== Raw data ==

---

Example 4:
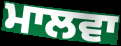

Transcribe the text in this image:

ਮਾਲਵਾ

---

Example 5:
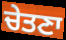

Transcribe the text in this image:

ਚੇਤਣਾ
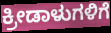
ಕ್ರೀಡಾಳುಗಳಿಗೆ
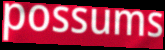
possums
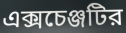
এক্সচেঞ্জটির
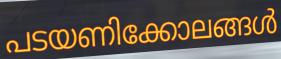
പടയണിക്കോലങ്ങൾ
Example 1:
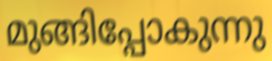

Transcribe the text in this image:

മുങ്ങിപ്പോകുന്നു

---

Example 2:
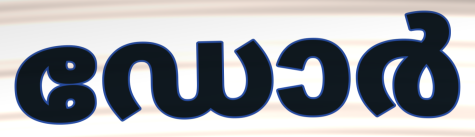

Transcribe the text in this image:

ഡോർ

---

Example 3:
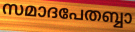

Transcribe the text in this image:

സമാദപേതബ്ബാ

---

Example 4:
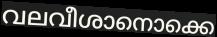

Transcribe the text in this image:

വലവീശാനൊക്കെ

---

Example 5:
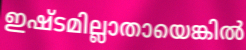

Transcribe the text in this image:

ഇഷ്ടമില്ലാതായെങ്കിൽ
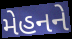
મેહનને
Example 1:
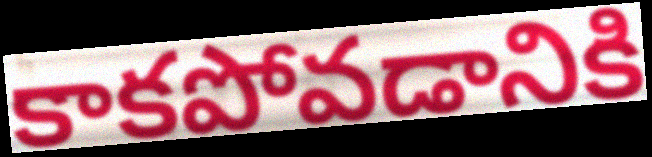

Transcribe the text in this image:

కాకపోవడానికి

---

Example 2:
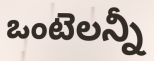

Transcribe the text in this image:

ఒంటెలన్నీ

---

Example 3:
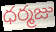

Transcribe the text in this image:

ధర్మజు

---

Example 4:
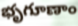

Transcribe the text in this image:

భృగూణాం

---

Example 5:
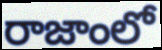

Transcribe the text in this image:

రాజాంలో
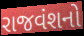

===

Instructions to follow: Restate the entries above word for word, keeping pictures out of the copy.

Output:
---

Example 4:

Transcribe the text in this image:

ਮਾਲਵਾ

---

Example 5:

Transcribe the text in this image:

ਚੇਤਣਾ
ಕ್ರೀಡಾಳುಗಳಿಗೆ
possums
এক্সচেঞ্জটির
പടയണിക്കോലങ്ങൾ
Example 1:

Transcribe the text in this image:

മുങ്ങിപ്പോകുന്നു

---

Example 2:

Transcribe the text in this image:

ഡോർ

---

Example 3:

Transcribe the text in this image:

സമാദപേതബ്ബാ

---

Example 4:

Transcribe the text in this image:

വലവീശാനൊക്കെ

---

Example 5:

Transcribe the text in this image:

ഇഷ്ടമില്ലാതായെങ്കിൽ
મેહનને
Example 1:

Transcribe the text in this image:

కాకపోవడానికి

---

Example 2:

Transcribe the text in this image:

ఒంటెలన్నీ

---

Example 3:

Transcribe the text in this image:

ధర్మజు

---

Example 4:

Transcribe the text in this image:

భృగూణాం

---

Example 5:

Transcribe the text in this image:

రాజాంలో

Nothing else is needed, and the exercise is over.